TO THE PRESIDENT OF CONGRESS.
Amsterdam, October 18th, 1781.
Sir,
The Committees of the Fisheries of Vlaardingen and Maaslleys have presented to their High Mightinesses a petition to give them to understand, "that they learned with the most lively sensibility that the gentlemen, the committees of the respective colleges of Admiralty had proposed to their High Mightinesses to permit the free navigation of the ports of the Republic, with or without convoy, excepting, nevertheless, until further order, the vessels destined to the greater and lesser fisheries. The petitioners represent the inevitable losses, with which they are more and more threatened, in case that all the fishery, without exception, remain longer suspended; that they might very well find a remedy in a certain manner by excepting from this prohibition the ships employed in taking fish for salting, and in the fishery of fresh cod. They solicit, that it may please their High Mightinesses to revoke in this regard the placard of the 26th of January, 1781, or at least to make in it such alteration as their High Mightinesses may find convenient."
This petition, accepted by the Province of Holland, has been rendered commissorial, and sent to the colleges of the Admiralty respectively.
ANOTHER PETITION,
From divers Merchants, Bookkeepers, and Owners of Ships of Amsterdam, containing in substance,
"That the petitioners having caused their vessels and cargoes, for the most part loaded beforehand, to sail under the escort of the convoy, there has resulted from it on the 5th of August, the famous rencounter between this convoy, commanded by the Vice Admiral Zoutman, and the British Vice Admiral Parker; a rencounter, which in truth had covered the naval forces of the Republic with immortal glory, but at the same time given to commerce a terrible blow, the merchant vessels having seen themselves obliged to return into the ports of the State. That the petitioners seeing themselves disappointed of their just and equitable expectation, of being able to obtain an escort sufficient and seasonably ready, found themselves forced to submit to necessity, and consequently to call back their ships, which without running the greatest danger, could not remain longer in their then station; that the petitioners could not refrain from representing to their High Mightinesses in the most pressing manner, the enormous prejudice which resulted from it to the petitioners and the freighters of vessels, who, after having for so many months held their vessels and crews ready, must now pay the expense of equipping them, the wages, the monthly pay and subsistence of their crews, as well as all the other charges that result from them.
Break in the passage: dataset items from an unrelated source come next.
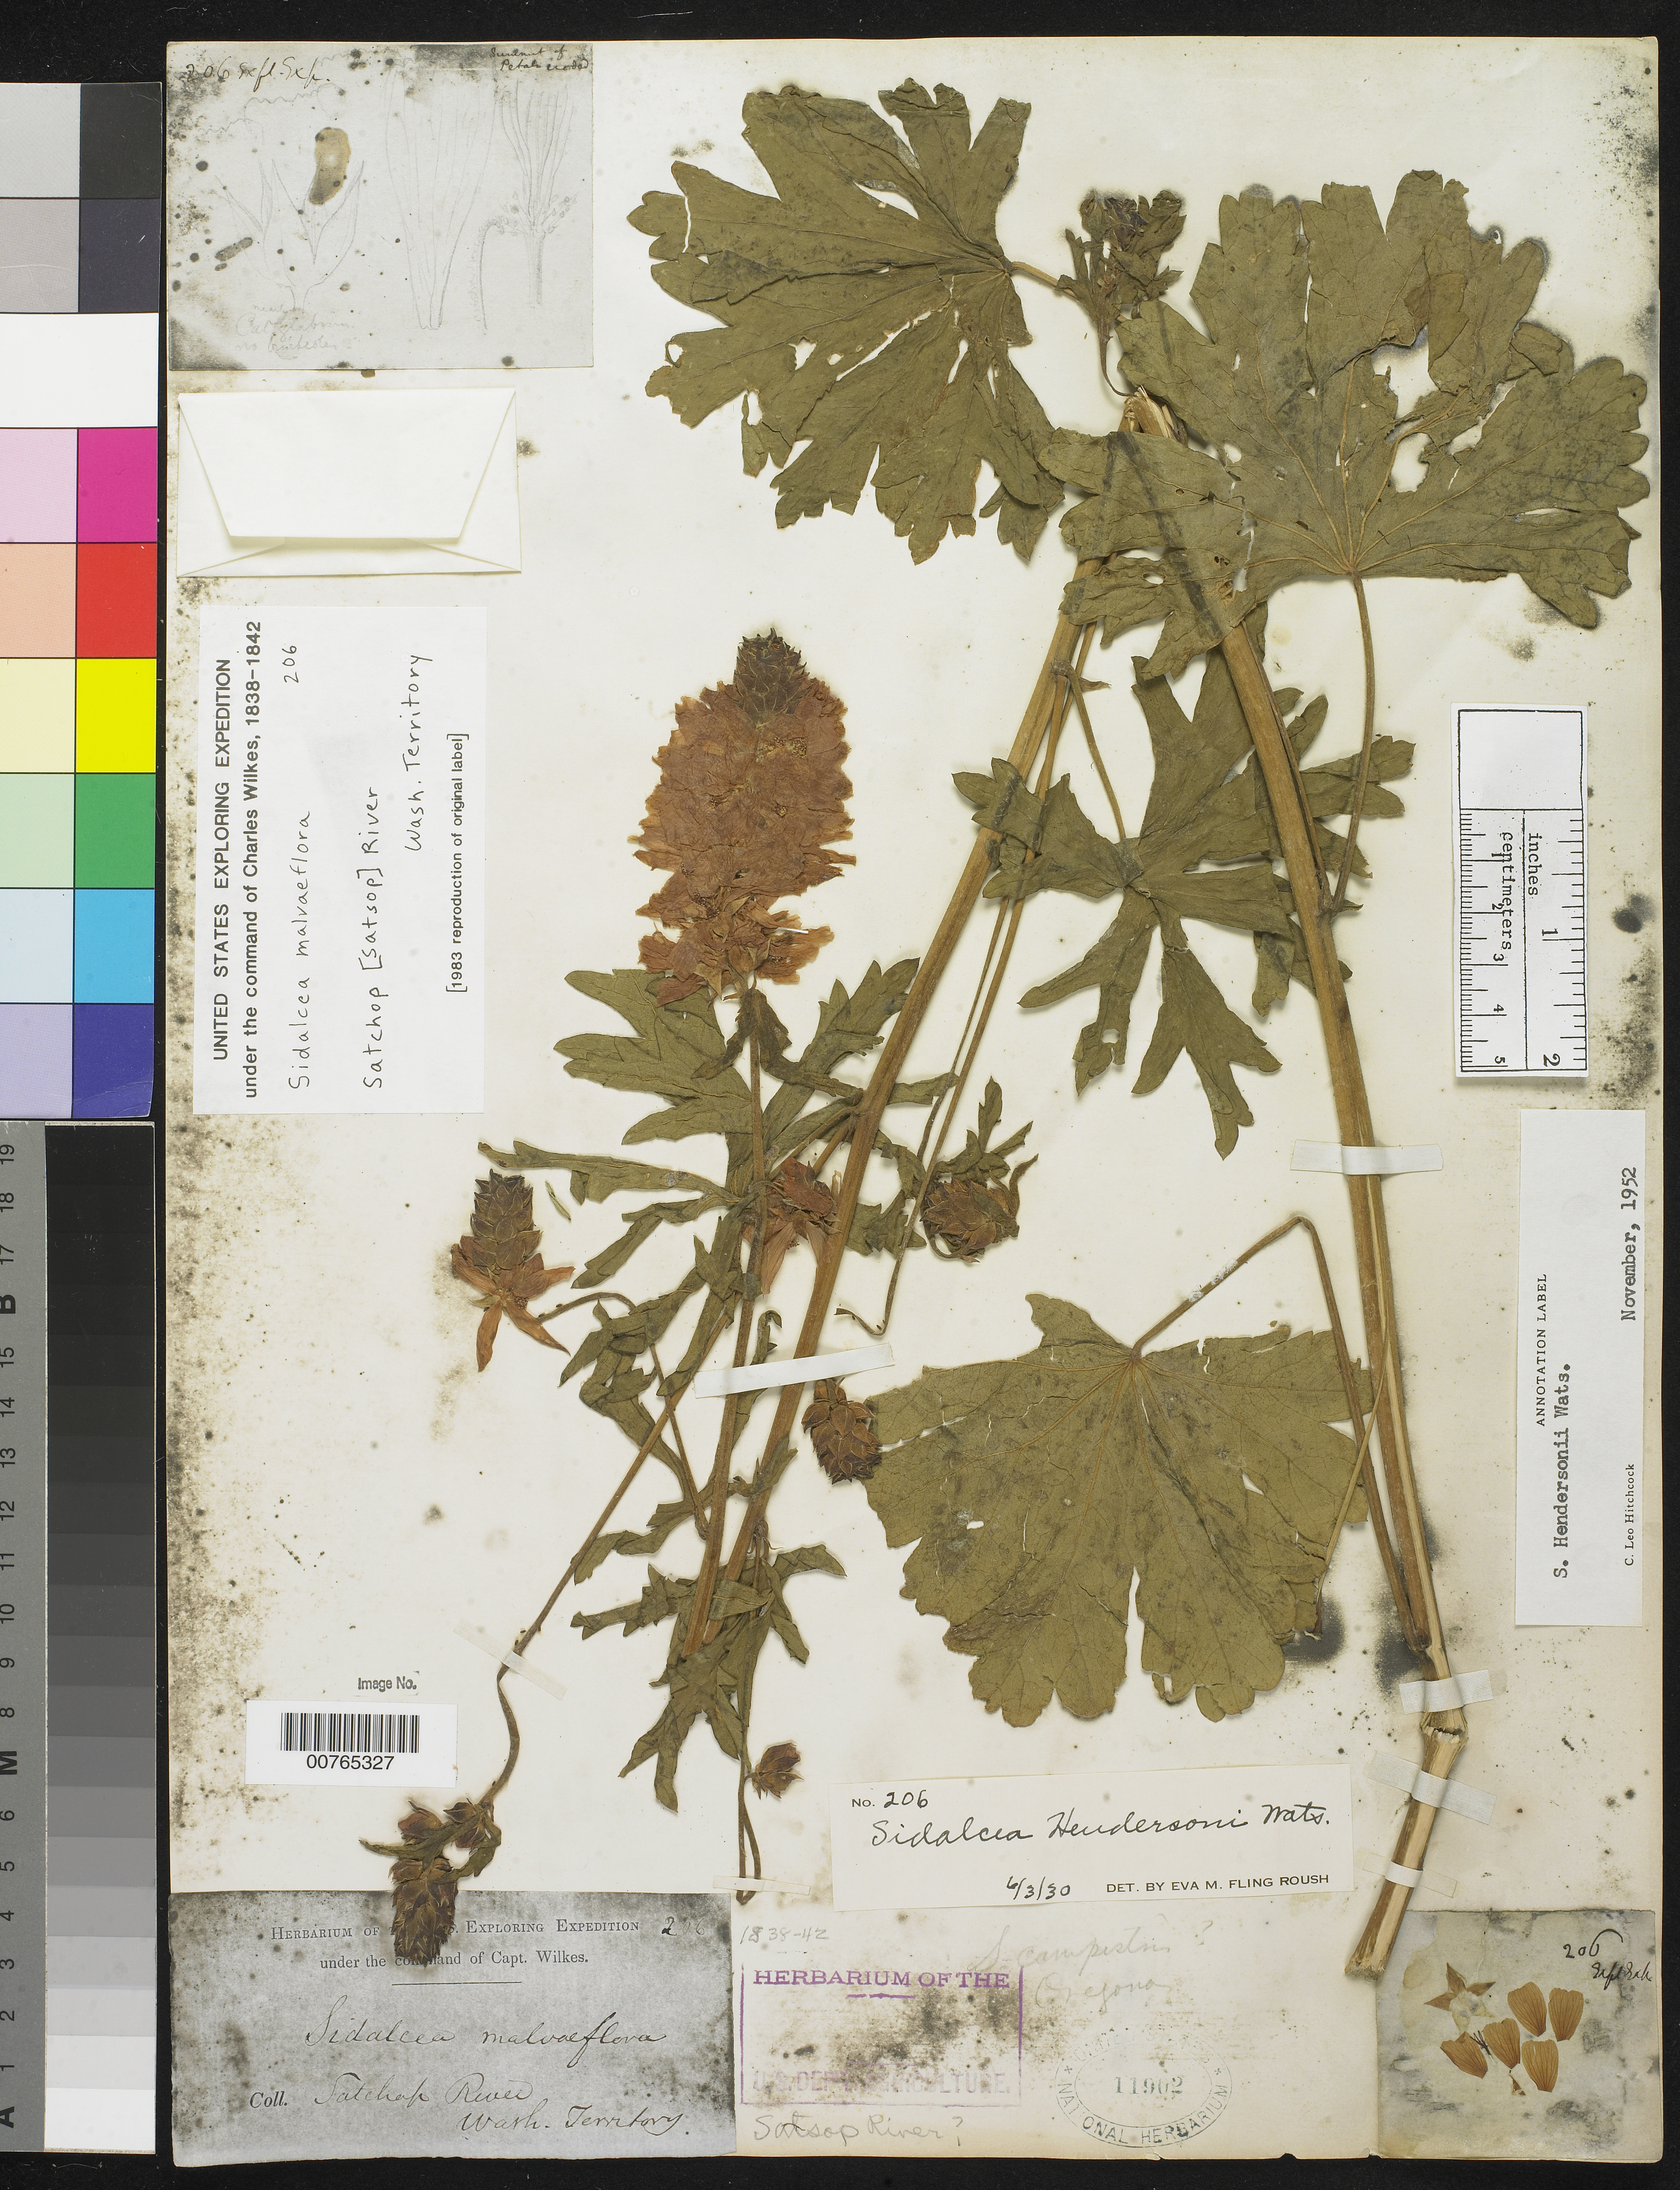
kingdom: Plantae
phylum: Tracheophyta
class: Magnoliopsida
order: Malvales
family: Malvaceae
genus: Sidalcea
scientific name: Sidalcea hendersonii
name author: S. Watson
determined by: Hitchcock, C. L.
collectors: Wilkes Explor. Exped.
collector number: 206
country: United States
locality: Washington Territory, Satsop River.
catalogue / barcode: US 11902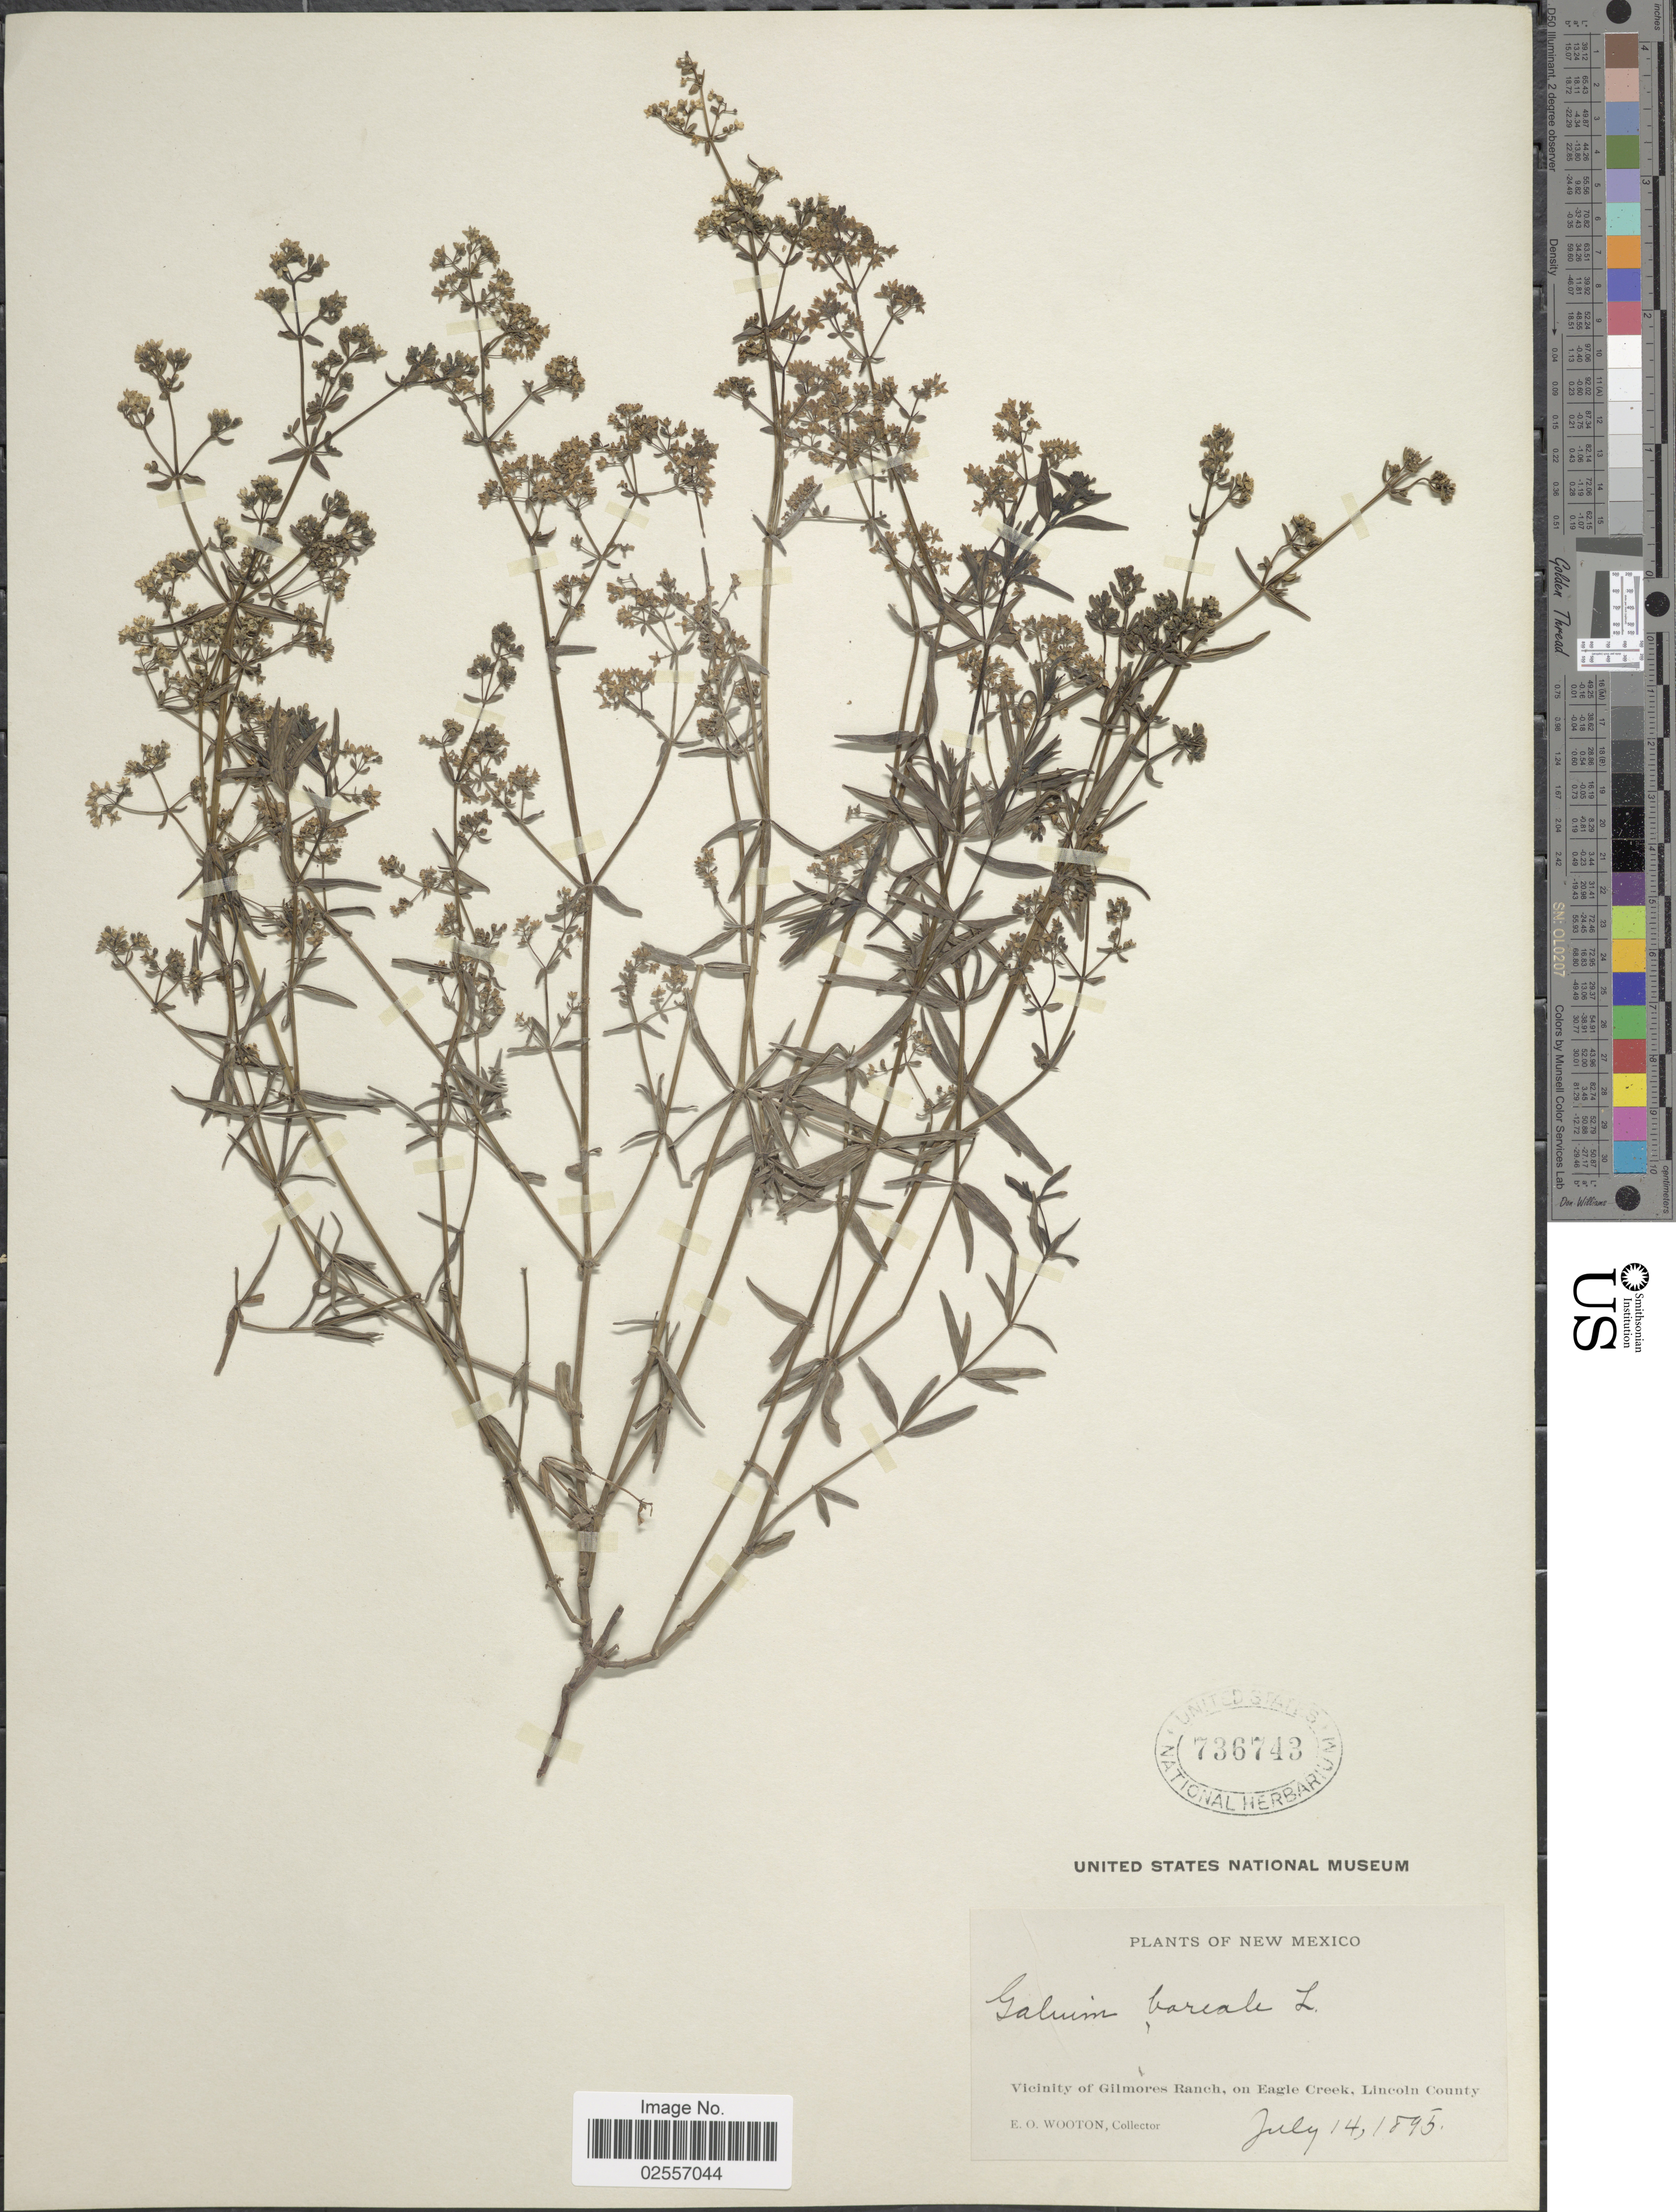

"But as all these disbursements are lost, the petitioners for the causes alleged, and others particularised in the petition, pray that it may please their High Mightinesses to assign to the petitioners, and especially to the proprietors and freighters of vessels, a convenient indemnification and sufficient for the cost, damages, and interest borne and suffered, because the said convoy has not set sail; from whence it has resulted, that they have detained the vessels belonging to the petitioners, who, at the first requisition, are ready to produce the particulars to their High Mightinesses, that it may also please their High Mightinesses to give the necessary orders, to the end that the convoy destined for this purpose may be ready early enough to be able to set sail next spring, even by the month of March, to the end that by accelerating their departure, the loss of time suffered in the current year may be, at least in some degree, compensated, and that there may be an opportunity that the ships which are now in Norway and at Elsinore; supposing they should be obliged to pass the winter there, may then profit of this convoy for their return. Finally, that they would please to give, concerning all these objects, precise orders, and such as their High Mightinesses may judge the most proper to fulfil the wishes of the petitioners, and for the greatest utility of commerce."
This petition has been rendered commissorial for the respective Admiralties.